Exercise brief
An exact transcription of the entries is required, with no images included.

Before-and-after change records

BEGIN

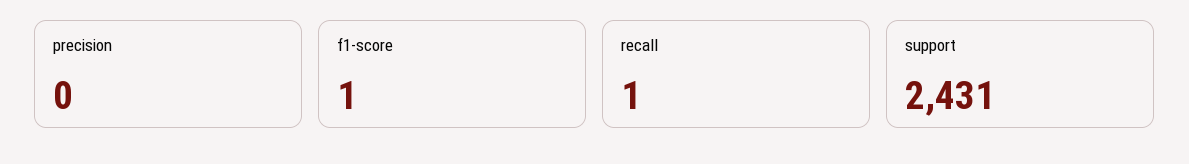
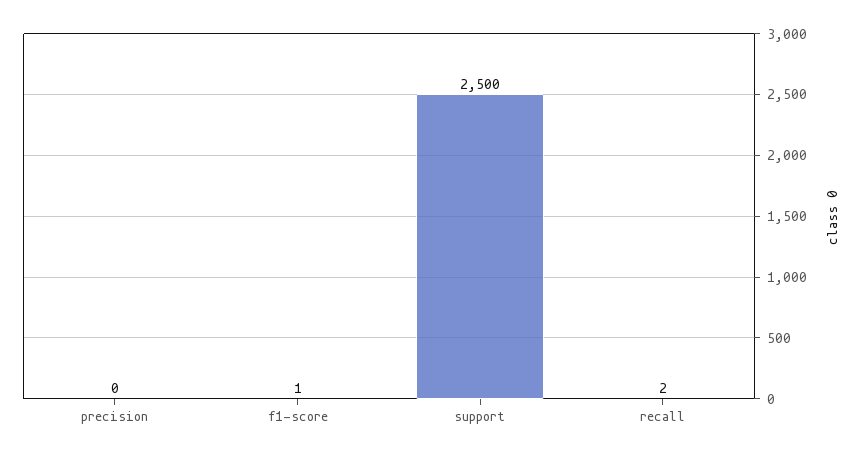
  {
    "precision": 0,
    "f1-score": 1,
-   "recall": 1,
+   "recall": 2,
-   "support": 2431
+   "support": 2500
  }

END

Response to the task
  {
    "precision": 0,
    "f1-score": 1,
-   "recall": 1,
+   "recall": 2,
-   "support": 2431
+   "support": 2500
  }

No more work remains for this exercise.